#### YOUR ASSIGNMENT:
In the entries below, find each line where the word "filterUnits" appears and give only the total count of such lines.

----------

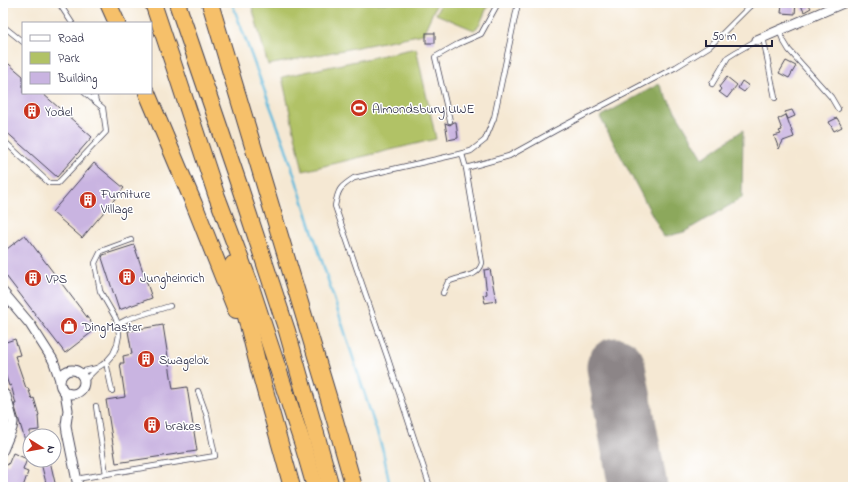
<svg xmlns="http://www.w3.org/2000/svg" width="856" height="490" viewBox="0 0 856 490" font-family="'Indie Flower',sans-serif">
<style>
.green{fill:#b1c266;stroke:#6a7250}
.forest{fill:#8ca85b;stroke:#57654b}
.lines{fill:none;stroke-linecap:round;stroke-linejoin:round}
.stream{stroke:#5ebadc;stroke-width:2.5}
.runway{stroke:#8c8587;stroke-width:59}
.building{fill:#c9b4e1}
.service-casing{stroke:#424052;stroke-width:6}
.minor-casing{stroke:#424052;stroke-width:11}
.motorway-casing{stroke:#424052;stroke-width:18}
.service{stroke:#fff;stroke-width:4.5}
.minor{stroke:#fff;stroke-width:9}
.motorway{stroke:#f6c06b;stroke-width:16}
.labels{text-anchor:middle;stroke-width:3;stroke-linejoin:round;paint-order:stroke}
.poi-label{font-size:13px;fill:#22223b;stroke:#fff;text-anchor:start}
</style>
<rect width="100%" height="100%" fill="#fff"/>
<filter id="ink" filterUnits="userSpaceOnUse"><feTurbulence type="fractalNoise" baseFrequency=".025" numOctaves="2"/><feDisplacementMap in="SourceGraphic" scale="8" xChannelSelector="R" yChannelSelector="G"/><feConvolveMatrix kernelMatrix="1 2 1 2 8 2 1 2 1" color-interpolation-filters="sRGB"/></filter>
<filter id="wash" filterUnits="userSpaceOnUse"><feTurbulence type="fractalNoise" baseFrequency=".012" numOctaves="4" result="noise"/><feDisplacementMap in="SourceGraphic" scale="16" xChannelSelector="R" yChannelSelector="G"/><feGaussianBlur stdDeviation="0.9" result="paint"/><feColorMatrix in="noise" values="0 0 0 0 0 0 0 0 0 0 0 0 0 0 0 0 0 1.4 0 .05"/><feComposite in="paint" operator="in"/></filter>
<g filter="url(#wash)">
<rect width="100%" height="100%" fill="#f5e8d3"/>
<g class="green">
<polygon points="251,3 437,3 423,34 268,65"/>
<polygon points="441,3 489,3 479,26 474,30 436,14"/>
<polygon points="416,48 436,139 303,171 282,77"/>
</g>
<polygon class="forest" points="659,84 703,158 743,130 742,198 684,232 664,237 600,117"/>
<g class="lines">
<polyline class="stream" points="232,3 285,146 383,451 390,487"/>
<polyline class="runway" points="616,367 638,487"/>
</g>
<g id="blocks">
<g class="building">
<polygon points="782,3 796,3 795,14 781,13"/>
<polygon points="800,3 808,3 811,8 804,12"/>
<rect x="426" y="33" width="9" height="10"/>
<polygon points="3,59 23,76 23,93 42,93 92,137 57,177 3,129"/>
<polygon points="786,61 796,66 789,78 779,73"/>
<polygon points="727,77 737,85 727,98 719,92 721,89 719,87"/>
<polygon points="742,81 749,86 744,92 738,88"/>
<polygon points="792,110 795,116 788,119 785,112"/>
<polygon points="786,115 794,137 783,141 779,149 774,136 781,134 779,131 782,130 778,119"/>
<polygon points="837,118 842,127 834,131 829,122"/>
<polygon points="454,122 456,122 458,138 448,140 445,123 450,125"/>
<polygon points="94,163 124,188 82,238 52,212"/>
<polygon points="25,235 96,329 65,353 3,272 3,252"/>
<polygon points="134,245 152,298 119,310 102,258 103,255"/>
<polygon points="490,269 496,301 485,303 483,295 487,294 484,270"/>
<polygon points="163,325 173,389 187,387 197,451 116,463 106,400 125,397 120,363 124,363 123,356 132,354 128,331"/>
<polygon points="15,339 20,355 15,356 26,388 28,388 32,399 34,398 39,415 38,416 39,430 30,431 30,450 28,450 14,404 16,404 11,385 9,386 3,367 3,343"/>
<polygon points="13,453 27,459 23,470 28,472 23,487 8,487 3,485 3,463 8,465"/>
<polygon points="50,461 56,487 47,487 41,463"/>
</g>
</g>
</g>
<g filter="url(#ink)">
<use href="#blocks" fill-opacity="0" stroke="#424052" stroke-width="1"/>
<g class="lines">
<defs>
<g id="service">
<polyline points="59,3 72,23"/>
<polyline points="3,26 23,42"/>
<polyline points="779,30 783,40 789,50 831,97 838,109"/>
<polyline points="763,37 775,98"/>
<polyline points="712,84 728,57 736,52 757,40"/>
<polyline points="94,93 96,102"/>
<polyline points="450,121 435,57 458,44 481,34 498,3"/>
<polyline points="3,140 49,183 58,183 106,132 103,108 85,93"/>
<polyline points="466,168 509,156 556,130 676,67 710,46 749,7 755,3"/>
<path d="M 443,293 L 448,282 C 460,276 478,278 482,263 L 466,168 L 462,154"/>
<polyline points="118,324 128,319 170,306"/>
<polyline points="106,362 112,391"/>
<polyline points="80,372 97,368 102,365 106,362 113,354 117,345 119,335 118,324 115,317 100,291 95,263 101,251 131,240"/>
<polyline points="84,381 97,368"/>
<polyline points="96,406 106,474"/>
<polyline points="76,479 215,456 207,416 198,391"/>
<path d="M 430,487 L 388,359 L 335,206 C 338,189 340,187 354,178 L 455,155 L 471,151 L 485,140 L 494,118 L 518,3"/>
</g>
<g id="minor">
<polyline points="757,40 843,3"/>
<polyline points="3,292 30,324 53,360 60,380"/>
<circle cx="72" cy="382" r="12"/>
<polyline points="65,392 68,410 66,425 67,432 78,486"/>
<polyline points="3,393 6,396 13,422 12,428 3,450"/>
</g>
<g id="motorway">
<polyline points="108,3 117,23"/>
<polyline points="153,3 172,60 216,194 250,284 302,442 315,487"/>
<polyline points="177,3 239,185 287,331 331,487"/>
<polyline points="210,3 328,396 354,487"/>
<polyline points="147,93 194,204 236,310"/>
<polyline points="233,264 259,369 292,487"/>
</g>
</defs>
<use href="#service" class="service-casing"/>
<use href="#minor" class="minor-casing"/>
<use href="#motorway" class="motorway-casing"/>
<use href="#service" class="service"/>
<use href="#minor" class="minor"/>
<use href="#motorway" class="motorway"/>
</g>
</g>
<defs>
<symbol id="stadium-disc" viewBox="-11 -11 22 22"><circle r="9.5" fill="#c8321e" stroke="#fff"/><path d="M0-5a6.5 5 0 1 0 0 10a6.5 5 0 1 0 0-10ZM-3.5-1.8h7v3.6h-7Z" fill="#fff"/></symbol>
<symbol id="building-disc" viewBox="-11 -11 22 22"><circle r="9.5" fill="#c8321e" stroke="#fff"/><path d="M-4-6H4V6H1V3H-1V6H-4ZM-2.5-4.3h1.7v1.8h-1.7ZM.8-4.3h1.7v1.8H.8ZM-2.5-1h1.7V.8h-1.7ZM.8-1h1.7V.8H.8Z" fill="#fff"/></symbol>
<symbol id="shop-disc" viewBox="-11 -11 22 22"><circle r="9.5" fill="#c8321e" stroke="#fff"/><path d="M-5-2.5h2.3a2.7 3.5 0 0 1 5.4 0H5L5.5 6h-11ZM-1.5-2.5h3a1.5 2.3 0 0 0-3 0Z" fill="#fff"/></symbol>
</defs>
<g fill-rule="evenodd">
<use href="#stadium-disc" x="349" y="98" width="20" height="20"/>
<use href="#building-disc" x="22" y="101" width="20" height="20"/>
<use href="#building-disc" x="78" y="190" width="20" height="20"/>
<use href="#building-disc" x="117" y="267" width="20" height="20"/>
<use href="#building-disc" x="23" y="268" width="20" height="20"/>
<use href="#shop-disc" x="59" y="316" width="20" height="20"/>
<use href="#building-disc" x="136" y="349" width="20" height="20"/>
<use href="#building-disc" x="142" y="415" width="20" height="20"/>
</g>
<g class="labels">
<g class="poi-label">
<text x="372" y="113">Almondsbury UWE</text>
<text x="45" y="116">Yodel</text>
<text x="101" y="198">Furniture<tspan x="101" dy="15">Village</tspan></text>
<text x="140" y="282">Jungheinrich</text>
<text x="46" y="283">VPS</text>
<text x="82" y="331">DingMaster</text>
<text x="159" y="364">Swagelok</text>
<text x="165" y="430">brakes</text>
</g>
</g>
<rect width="856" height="490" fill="none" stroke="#fff" stroke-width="16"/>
<rect x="22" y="22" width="130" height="72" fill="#ffffff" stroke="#a7a7b1"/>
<rect x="30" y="35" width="20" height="6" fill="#ffffff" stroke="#a7a7b1"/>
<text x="58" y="42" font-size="12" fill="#22223b">Road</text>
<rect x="30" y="52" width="20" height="12" fill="#b1c266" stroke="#a7a7b1"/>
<text x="58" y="62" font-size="12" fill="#22223b">Park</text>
<rect x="30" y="72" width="20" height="12" fill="#c9b4e1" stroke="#a7a7b1"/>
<text x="58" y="82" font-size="12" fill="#22223b">Building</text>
<g transform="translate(42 448) rotate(101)"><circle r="19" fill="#ffffff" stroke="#a7a7b1"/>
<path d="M0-3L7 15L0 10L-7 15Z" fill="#c8321e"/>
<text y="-6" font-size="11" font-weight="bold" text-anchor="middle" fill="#22223b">N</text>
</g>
<path d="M706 40v6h66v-6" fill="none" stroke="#22223b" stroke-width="2"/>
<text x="712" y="40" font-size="12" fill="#22223b" stroke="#ffffff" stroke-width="3" paint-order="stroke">50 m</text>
</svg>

----------

#### EXERCISE ANSWER:
2